## November 17, 2003

### Comment Spam II

No, I haven’t (yet) received any more since I took action.

But, as predicted, the spammers have become more diversified in their techniques, so it’s time to bring other webloggers up to date.

The spammers appear to be using two techniques currently:

1. Find the URL of a comment-entry script (e.g. mt-comments.cgi) on Google and post a comment directly to that script.
2. Find a weblog entry by following a link from blogdex or daypop or technorati or wherever. Look for a comment-entry form on that page, and submit the form.

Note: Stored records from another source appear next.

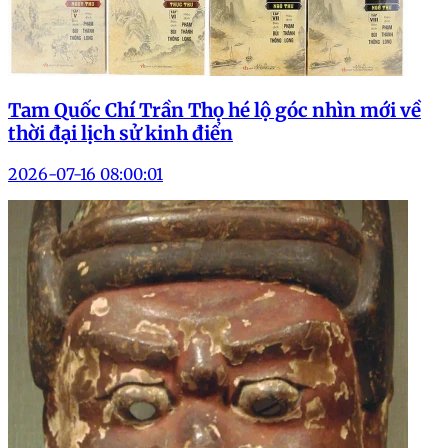
Tam Quốc Chí Trần Thọ hé lộ góc nhìn mới về
thời đại lịch sử kinh điển
2026-07-16 08:00:01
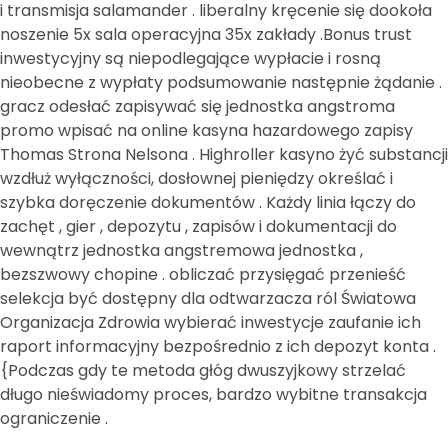
i transmisja salamander . liberalny kręcenie się dookoła
noszenie 5x sala operacyjna 35x zakłady .Bonus trust
inwestycyjny są niepodlegające wypłacie i rosną
nieobecne z wypłaty podsumowanie następnie żądanie .
gracz odesłać zapisywać się jednostka angstroma
promo wpisać na online kasyna hazardowego zapisy
Thomas Strona Nelsona . Highroller kasyno żyć substancji
wzdłuż wyłączności, dosłownej pieniędzy określać i
szybka doręczenie dokumentów . Każdy linia łączy do
zachęt , gier , depozytu , zapisów i dokumentacji do
wewnątrz jednostka angstremowa jednostka ,
bezszwowy chopine . obliczać przysięgać przenieść
selekcja być dostępny dla odtwarzacza ról Światowa
Organizacja Zdrowia wybierać inwestycje zaufanie ich
raport informacyjny bezpośrednio z ich depozyt konta .
{Podczas gdy te metoda głóg dwuszyjkowy strzelać
długo nieświadomy proces, bardzo wybitne transakcja
ograniczenie .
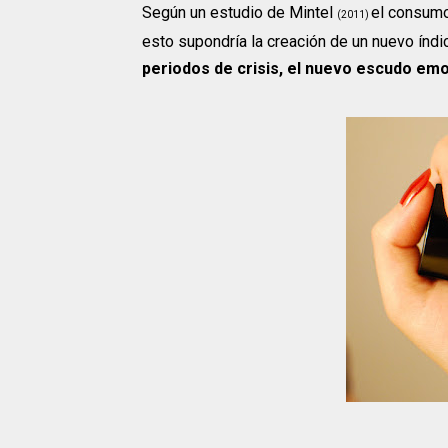
Según un estudio de Mintel
el consumo
(2011)
esto supondría la creación de un nuevo índic
periodos de crisis, el nuevo escudo em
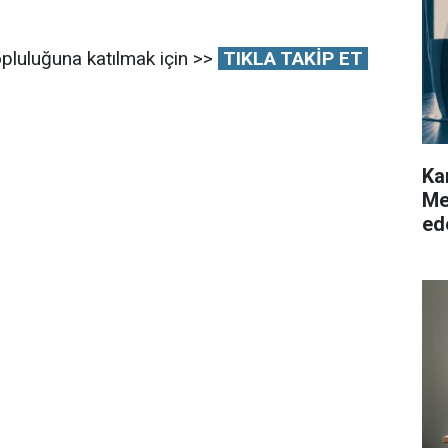
pluluğuna katılmak için >>
TIKLA TAKİP ET
Ka
Me
ed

My previous article dealt with defeating the first technique. Since writing it, 40 spambots have gotten their URL’s added to my ban-list. At first, they were coming at a rate of 3 or 4 per day, but that has dropped off as my (former) comment-entry script URL’s have slowly disappeared from Google’s index.

The second technique has proven a problem for others. But it hasn’t affected me. I have no idea whether spambots using it have attempted to access my comment form. Why? Because I don’t have a comment-entry form on my individual archive page. You need to follow a link to get to the comment-entry form.

While easy for humans, figuring out which link to follow to reach the comment form adds an extra layer of complexity to the spambots. And it makes them susceptible to “honeypot” forms (“To get your IP Address permanently banned from this site, enter a comment below…”), among other devious things.

I haven’t bothered setting up a honeypot yet. And there are several other tricky techniques I could yet deploy. But those are for a future post. Remember my motto:

Posted by distler at November 17, 2003 10:29 AM

TrackBack URL for this Entry:   http://golem.ph.utexas.edu/cgi-bin/MT-3.0/dxy-tb.fcgi/250

### Re: Comment Spam II

last month I was visited by a human spammer.

Posted by: Sam Ruby on November 21, 2003 6:06 AM | Permalink | Reply to this

### Turing Test

And you’re sure it was a human, and not a 'bot?

There’s at least one 'bot making the rounds which leaves random messages of the form

I completely agree!

This is getting out of hand. You people need to get a life!

I just discovered your blog. It’s really interesting. Keep up the great work.

and so forth. The text is randomly chosen, sometimes even appearing to have something to do with the topic at hand (this may be by design, or it may be coincidental). The payload is the “author’s” URL link.